Entity
Mahavira Hall of Jingtu Monastery
Shuozhou, Shanxi, China
In the Mahavira Hall of Jingtu Monastery, floats a universe of wood. Tens of thousands of small, precisely cut blocks and strips form nine sunken panels, or caissons. The structure is a masterpiece of Jin Dynasty engineering from 1184, a style of construction known as “Eight Gates and Nine Stars.” At the center, two golden dragons coil, their carved bodies seeming to swim through the dark wood. Around them, miniature celestial pavilions echo their form, complete with tiny eaves, brackets, and railings. The architect Liang Sicheng called this work a “unique national treasure,” so exquisitely crafted as to be divine. It is a reminder that the building was once part of a much larger complex, established by imperial order in 1124. The original monastery included a mountain gate, bell and drum towers, and multiple halls arranged in sequence.

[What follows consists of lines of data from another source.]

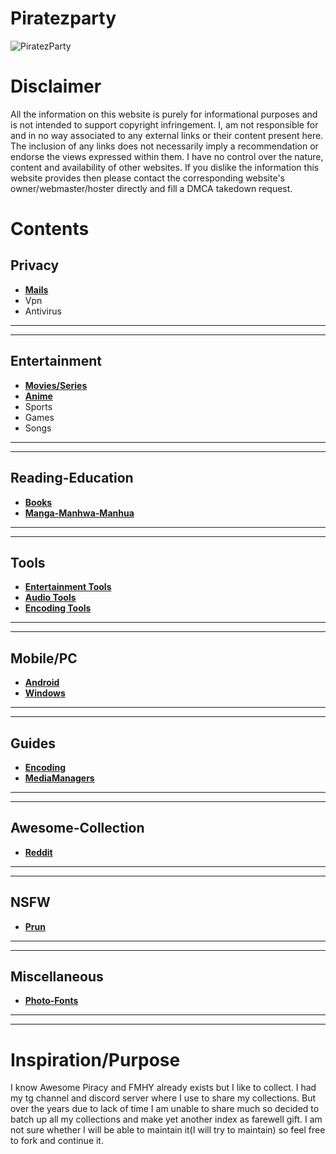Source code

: # Piratezparty
![PiratezParty](https://i.imgur.com/M3ZrJUB.jpg)
# Disclaimer
All the information on this website is purely for informational purposes and is not intended to support copyright infringement. I, am not responsible for and in no way associated to any external links or their content present here. The inclusion of any links does not necessarily imply a recommendation or endorse the views expressed within them. I have no control over the nature, content and availability of other websites. If you dislike the information this website provides then please contact the corresponding website's owner/webmaster/hoster directly and fill a DMCA takedown request.
# Contents
## Privacy

* **[Mails](https://github.com/Piratezparty/Piratezparty/blob/main/Mails.md)**
* Vpn
* Antivirus

***
***

## Entertainment

* **[Movies/Series](https://github.com/Piratezparty/Piratezparty/blob/main/Movie-Series.md)**
* **[Anime](https://github.com/Piratezparty/Piratezparty/blob/main/Anime.md)**
* Sports
* Games
* Songs

***
***

## Reading-Education

* **[Books](https://github.com/Piratezparty/Piratezparty/blob/main/Books.md)**
* **[Manga-Manhwa-Manhua](https://github.com/Piratezparty/Piratezparty/blob/main/Manga-Manhwa-Manhua.md)**

***
***

## Tools

* **[Entertainment Tools](https://github.com/Piratezparty/Piratezparty/blob/main/Entertainment-Tools.md)**
* **[Audio Tools](https://github.com/Piratezparty/Piratezparty/blob/main/Audio-Tools.md)**
* **[Encoding Tools](https://github.com/Piratezparty/Piratezparty/blob/main/Encoding-Tools.md)**

***
***

## Mobile/PC

* **[Android](https://github.com/Piratezparty/Piratezparty/blob/main/Android.md)**
* **[Windows](https://github.com/Piratezparty/Piratezparty/blob/main/Windows.md)**

***
***

## Guides

* **[Encoding](https://github.com/Piratezparty/Piratezparty/blob/main/Encoding-Guides.md)**
* **[MediaManagers](https://github.com/Piratezparty/Piratezparty/blob/main/MediaManager-Guides.md)**

***
***

## Awesome-Collection

* **[Reddit](https://github.com/Piratezparty/Piratezparty/blob/main/Awesome-Reddit.md)** 

***
***

## NSFW

* **[Prun](https://github.com/Piratezparty/Piratezparty/blob/main/Prun.md)** 

***
***

## Miscellaneous

* **[Photo-Fonts](https://github.com/Piratezparty/Piratezparty/blob/main/Photo-Fonts.md)**

***
***

# Inspiration/Purpose
I know Awesome Piracy and FMHY already exists but I like to collect. I had my tg channel and discord server where I use to share my collections. But over the years due to lack of time I am unable to share much so decided to batch up all my collections and make yet another index as farewell gift. I am not sure whether I will be able to maintain it(I will try to maintain) so feel free to fork and continue it.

All were destroyed during the Cultural Revolution in the 1960s. Only this hall survived. The Qing Dynasty murals on the walls below show Buddhist figures in a traditional folk style, but the ceiling is the building’s original statement. It embodies a technical and artistic vision that has almost vanished. For centuries, this wooden cosmos was a private sky for monks and devotees. Now, it is the heart of what remains, a testament to what a single, surviving room can hold of a long and fractured history.